Text segment -
- Opening Delimiter -

We would like to emphasise that there are a number of interpretations of occupancy times for time-dependent compartmental processes, and this has been explored only very recently in the literature Sierra et al. (2017), Metzler (2020). Firstly, it makes a difference whether one considers only a single individual organism or particle, or whether one is interested in dynamical processes that involve a lot of organisms or particles. In this article, we focused on single organisms or particles, and we used a stochastic model. When considering many organisms or particles, the law of large numbers can be used to derive a deterministic model describing the evolution of mass accurately. In our context, the deterministic evolution is given by the difference equation \(x_{n+1}=B(n)x_n\) and solved using the transition operator from (1), via \(\Phi (n,m)v\), where v is a probability vector describing the initial mass distribution. The occupancy time \(\tau _R\) we have developed here carries over naturally to that setting, and the distribution of \(\tau _R\) has the same interpretation, meaning that in particular Theorem 1 applies for \(k=1\), giving the expected occupancy time. We note that higher-order moments for \(k>1\) do not have a meaning in this large particle limit.

For large particle systems, a different analysis is possible for time-dependent compartmental processes, in either discrete or continuous time, that also have inputs. These are modelled in the linear case either as a nonautonomous linear difference equation \(x_{n+1}=B(n)x_n + s_n\) or differential equation \(\dot{x} = B(t)x +s(t)\). The theory developed here also applies to this setting with the interpretation that the initial mass probability distribution v is determined by the input vector \(s_n\) or s(t) at time n or t, respectively. This yields a (time-dependent) occupancy time describing this quantity for all particles that enter the system at a particular time, but a different perspective is possible here and was first explored in Rasmussen et al. (2016). Instead of considering the future of all particles that come into the system at some time n or t, one can also look at for how long particles leaving the system at a particular time have spent in a certain subset, which essentially covers the past of the system. We note that for autonomous systems at equilibrium, these two approaches are the same. These two approaches yield different answers not only for nonautonomous systems, but also for autonomous systems that have not yet reached equilibrium.

- Closing Delimiter -

Stored entries

- Opening Delimiter -

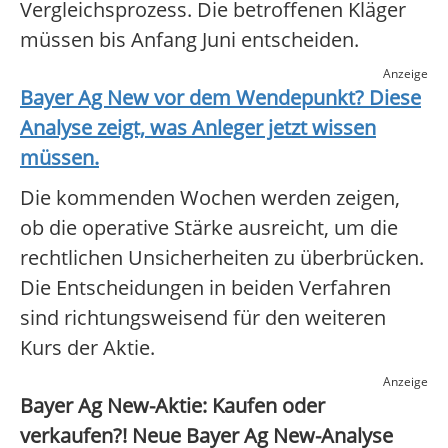
Vergleichsprozess. Die betroffenen Kläger
müssen bis Anfang Juni entscheiden.
Anzeige
Bayer Ag New
vor dem Wendepunkt? Diese
Analyse zeigt, was Anleger jetzt wissen
müssen.
Die kommenden Wochen werden zeigen,
ob die operative Stärke ausreicht, um die
rechtlichen Unsicherheiten zu überbrücken.
Die Entscheidungen in beiden Verfahren
sind richtungsweisend für den weiteren
Kurs der Aktie.
Anzeige
Bayer Ag New-Aktie: Kaufen oder
verkaufen?! Neue Bayer Ag New-Analyse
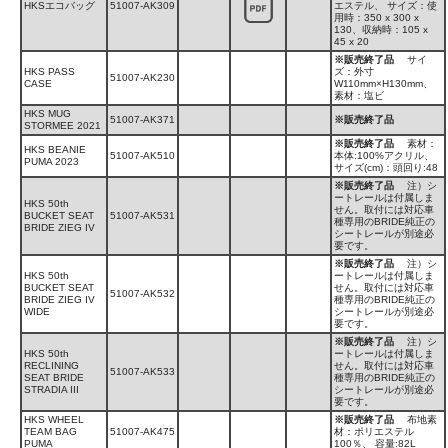
HKSエコバッグ
51007-AK309
エステル、 サイズ：使
用時：350 x 300 x
130、収納時：105 x
45 x 20
※販売終了品
サイ
HKS PASS
ズ：外寸
51007-AK230
CASE
W110mm×H130mm、
素材：塩ビ
HKS MUG
51007-AK371
※販売終了品
STORMEE 2021
※販売終了品
素材：
HKS BEANIE
51007-AK510
本体:100%アクリル、
PUMA 2023
サイズ(cm)：頭回り:48
※販売終了品
注）シ
ートレールは付属しま
HKS 50th
せん。取付には対応車
BUCKET SEAT
51007-AK531
種専用のBRIDE純正の
BRIDE ZIEG IV
シートレールが別途必
要です。
※販売終了品
注）シ
HKS 50th
ートレールは付属しま
BUCKET SEAT
せん。取付には対応車
51007-AK532
BRIDE ZIEG IV
種専用のBRIDE純正の
WIDE
シートレールが別途必
要です。
※販売終了品
注）シ
HKS 50th
ートレールは付属しま
RECLINING
せん。取付には対応車
51007-AK533
SEAT BRIDE
種専用のBRIDE純正の
STRADIA III
シートレールが別途必
要です。
HKS WHEEL
※販売終了品
布地素
TEAM BAG
51007-AK475
材：ポリエステル
PUMA
100％、 容量:82L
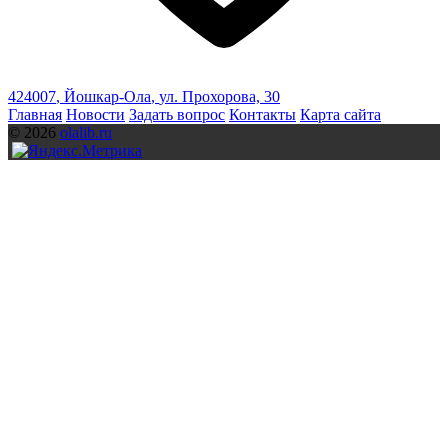
424007
,
Йошкар-Ола
,
ул. Прохорова, 30
Главная
Новости
Задать вопрос
Контакты
Карта сайта
© 2026
olalib.ru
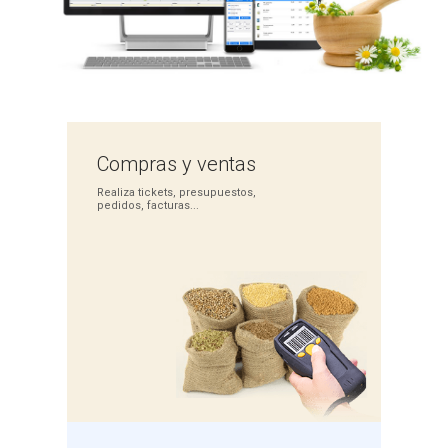
Compras
y ventas
Realiza tickets,
presupuestos,
pedidos,
facturas...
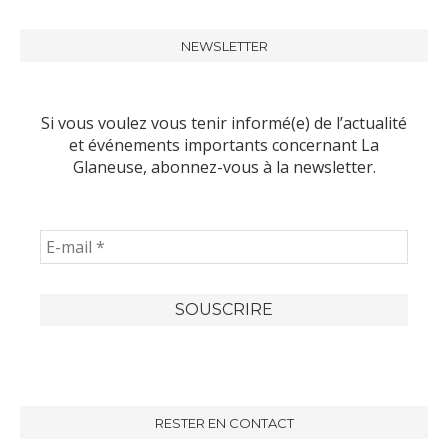
NEWSLETTER
Si vous voulez vous tenir informé(e) de l’actualité
et événements importants concernant La
Glaneuse, abonnez-vous à la newsletter.
RESTER EN CONTACT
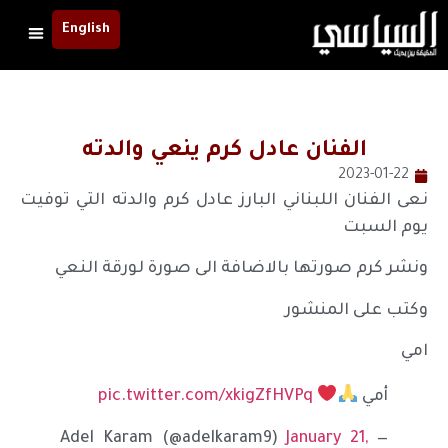
English
الفنان عادل كرم ينعي والدته
2023-01-22
نعى الفنان اللبناني البارز عادل كرم والدته التي توفيت
يوم السبت
ونشر كرم صورتها بالاضافة الى صورة لورقة النعي
وكتب على المنشور
امي
أمي
pic.twitter.com/xkigZfHVPq
January 21,
— Adel Karam (@adelkaram9)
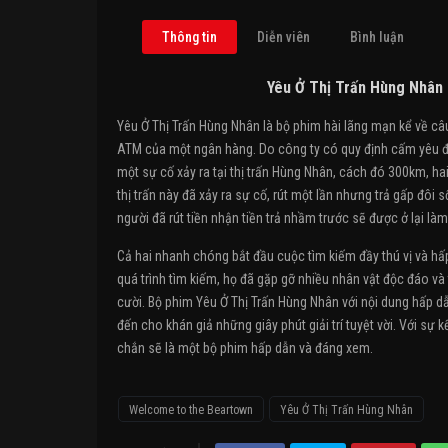
Thông tin
Diễn viên
Bình luận
Yêu Ở Thị Trấn Hùng Nhân
Yêu Ở Thị Trấn Hùng Nhân là bộ phim hài lãng mạn kể về câ
ATM của một ngân hàng. Do công ty có quy định cấm yêu đư
một sự cố xảy ra tại thị trấn Hùng Nhân, cách đó 300km, ha
thị trấn này đã xảy ra sự cố, rút một lần nhưng trả gấp đôi
người đã rút tiền nhận tiền trả nhầm trước sẽ được ở lại làm
Cả hai nhanh chóng bắt đầu cuộc tìm kiếm đầy thú vị và hấp
quá trình tìm kiếm, họ đã gặp gỡ nhiều nhân vật độc đáo và t
cười. Bộ phim Yêu Ở Thị Trấn Hùng Nhân với nội dung hấp dẫ
đến cho khán giả những giây phút giải trí tuyệt vời. Với sự 
chắn sẽ là một bộ phim hấp dẫn và đáng xem.
Welcome to the Beartown
Yêu Ở Thị Trấn Hùng Nhân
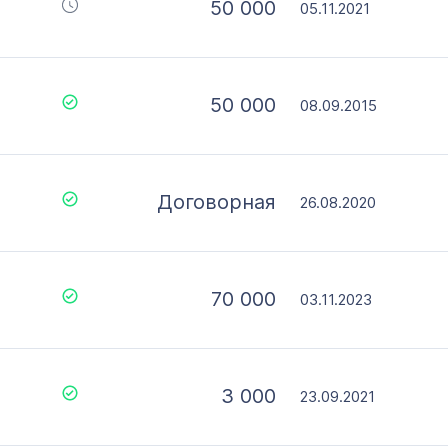
50 000
05.11.2021
50 000
08.09.2015
Договорная
26.08.2020
70 000
03.11.2023
3 000
23.09.2021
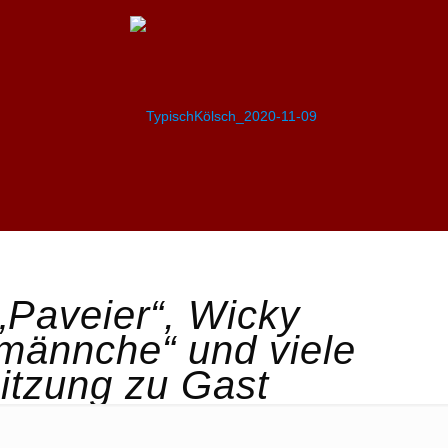
Paveier“, Wicky
rmännche“ und viele
itzung zu Gast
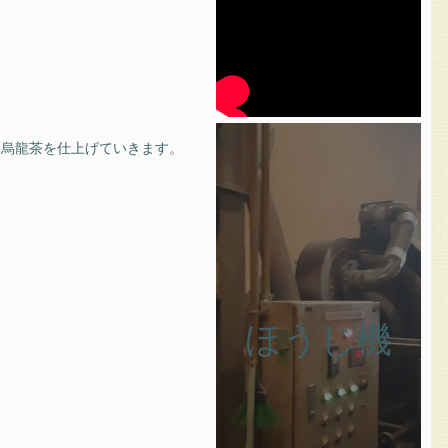
、烏龍茶を仕上げていきます。
ほうじ機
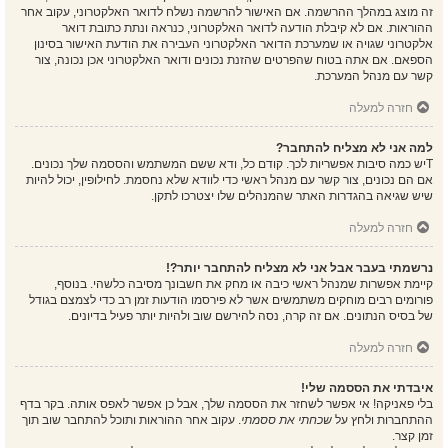
זה מוצג במהלך ההרשמה. אם האישור להרשמה נשלח לדואר האלקטרוני, עקוב אחר
ההוראות. אם לא קיבלת הודעה לדואר האלקטרוני, כנראה ונתת כתובת דואר
אלקטרוני שגויה או שמערכת הדואר האלקטרוני העבירה את הודעת האישור בסינון
הספאם. אם אתה בטוח שהפרטים שהזנת נכונים ודואר האלקטרוני אכן נכונה, צור
קשר עם מנהל המערכת.
חזרה למעלה
למה אני לא מצליח להתחבר?
Tיש כמה סיבות אפשריות לכך. קודם כל, ודא ששם המשתמש והססמה שלך נכונים.
אם הם נכונים, צור קשר עם מנהל ראשי כדי לוודא שלא נחסמת. לחילופין, יכול להיות
שיש שגיאה בהגדרות האתר שהמנהלים שלו יצטרכו לתקן.
חזרה למעלה
נרשמתי בעבר אבל אני לא מצליח להתחבר יותר?!
קיימת אפשרות שמנהל ראשי כיבה או מחק את חשבונך מסיבה כלשהי. בנוסף,
פורומים רבים מוחקים משתמשים אשר לא פירסמו הודעות זמן רב כדי לצמצם בגודל
של בסיס הנתונים. אם זה קרה, נסה להירשם שוב ולהיות יותר פעיל בדיונים.
חזרה למעלה
איבדתי את הססמה שלי!
בלי פאניקה! אי אפשר לשחזר את הססמה שלך, אבל כן אפשר לאפס אותה. בקר בדף
ההתחברות ולחץ על
שכחתי את ססמתי
. עקוב אחר ההוראות ותוכל להתחבר שוב תוך
זמן קצר.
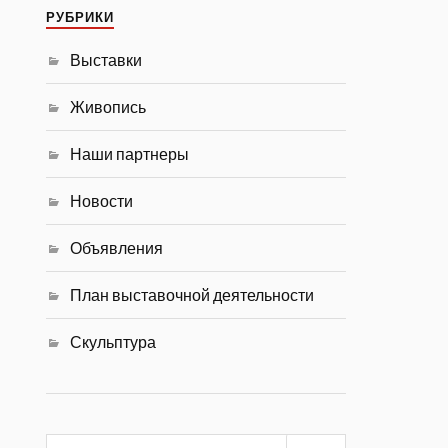
РУБРИКИ
Выставки
Живопись
Наши партнеры
Новости
Объявления
План выставочной деятельности
Скульптура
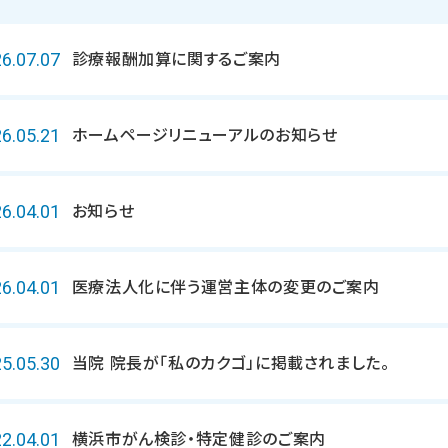
診療報酬加算に関するご案内
6.07.07
ホームページリニューアルのお知らせ
6.05.21
お知らせ
6.04.01
医療法人化に伴う運営主体の変更のご案内
6.04.01
当院 院長が「私のカクゴ」に掲載されました。
5.05.30
横浜市がん検診・特定健診のご案内
2.04.01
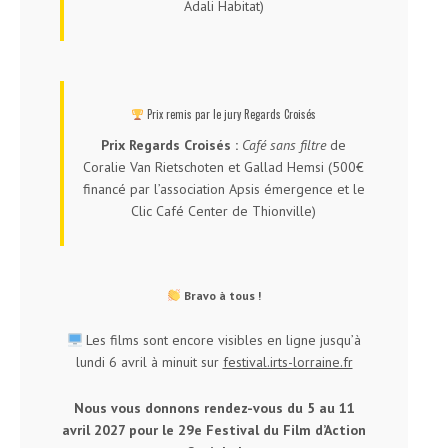
Adali Habitat)
Prix remis par le jury Regards Croisés
Prix Regards Croisés :
Café sans filtre
de
Coralie Van Rietschoten et Gallad Hemsi (500€
financé par l’association Apsis émergence et le
Clic Café Center de Thionville)
Bravo à tous !
Les films sont encore visibles en ligne jusqu’à
lundi 6 avril à minuit sur
festival.irts-lorraine.fr
Nous vous donnons rendez-vous du 5 au 11
avril 2027 pour le 29
e
Festival du Film d’Action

- Closing Delimiter -

Tasks for this exercise -
**a)** In the text on occupancy times, what is used to derive a deterministic model when many organisms or particles are considered?
**b)** List every publication cited in the text on occupancy times.

Answers to each task -
**a)** The law of large numbers.

**b)** Sierra et al. (2017), Metzler (2020), Rasmussen et al. (2016)